Moses Lowman (1680–1752) was an English nonconformist minister, known as a Biblical commentator.
Born in London, he became a student at the Middle Temple in 1697, but a year later abandoned law for divinity. On 17 September 1698 he entered the university of Leyden, and studied theology at Utrecht under Gerard de Vries and Witsius.
In 1710 he became assistant to Mr. Grace, presbyterian minister at Clapham; from 1714 till his death Lowman acted as chief minister to the congregation there. In 1716 Lowman contributed to the second volume of the religious periodical called Occasional Papers, and in 1735 he preached, at Salters' Hall a sermon entitled The Principles of Popery Schismatical. Though very active, he does not seem to have shown ability as a preacher.

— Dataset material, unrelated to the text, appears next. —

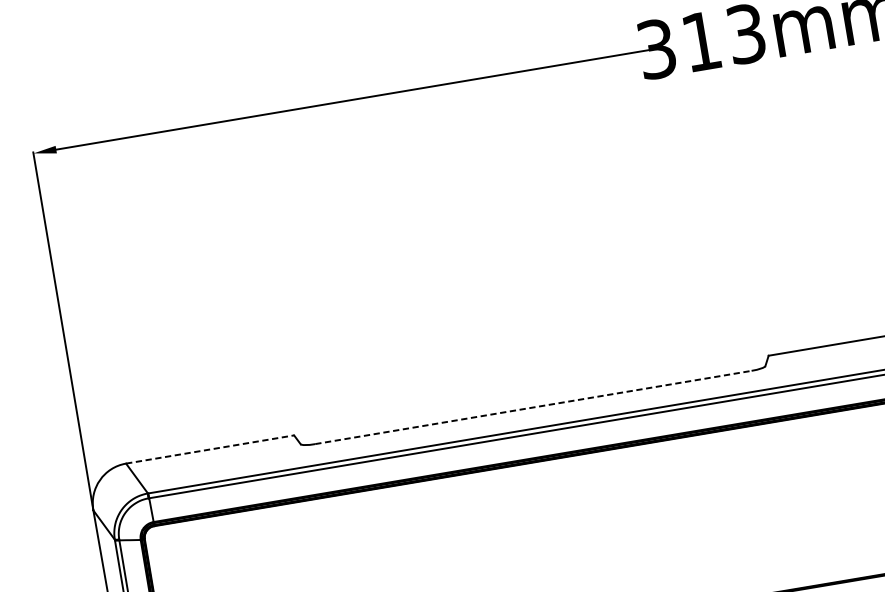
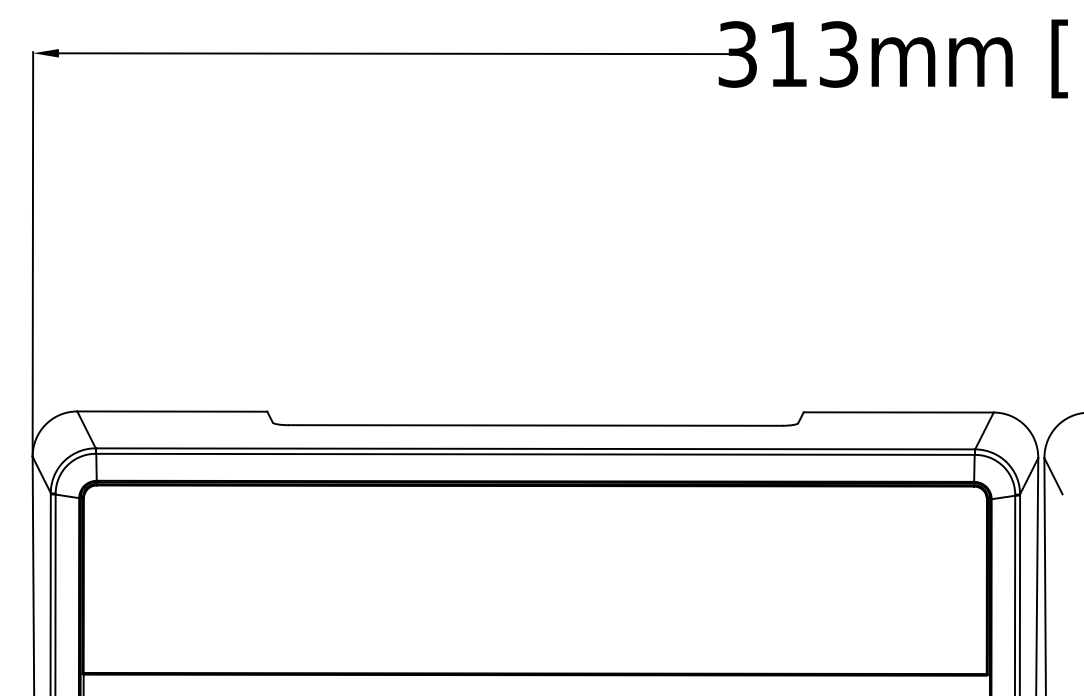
line: (533, 407) -> (535, 425), dashed -> solid
line: (210, 449) -> (172, 411), dashed -> solid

Lowman died on 2 May 1752; Samuel Chandler preached his funeral sermon.
Lowman entered into controversy with Anthony Collins the deist in ‘Argument from Prophecy that Jesus is the Messiah vindicated, in some considerations on the Prophecies of the Old Testament as grounds and reasons of the Christian Religion,’ a treatise written in 1718, but not printed till 1733. It was praised by John Leland.
Lowman was known as an authority on Jewish antiquities, his reputation resting mainly on his ‘Dissertation on the Civil Government of the Hebrews,’ 1740, 2nd edit., with appendix, 1745. It was written in answer to Thomas Morgan's Moral Philosopher, and said to have been approved by William Sherlock and other Anglican churchmen. Lowman's ‘Paraphrase and Notes upon the Revelation of St. John’ (1737, 1745; 1791, 1807) was commended by Philip Doddridge; it formed the concluding portion of collective editions of the ‘Commentaries’ of Simon Patrick, William Lowth, Daniel Whitby, and Richard Arnald.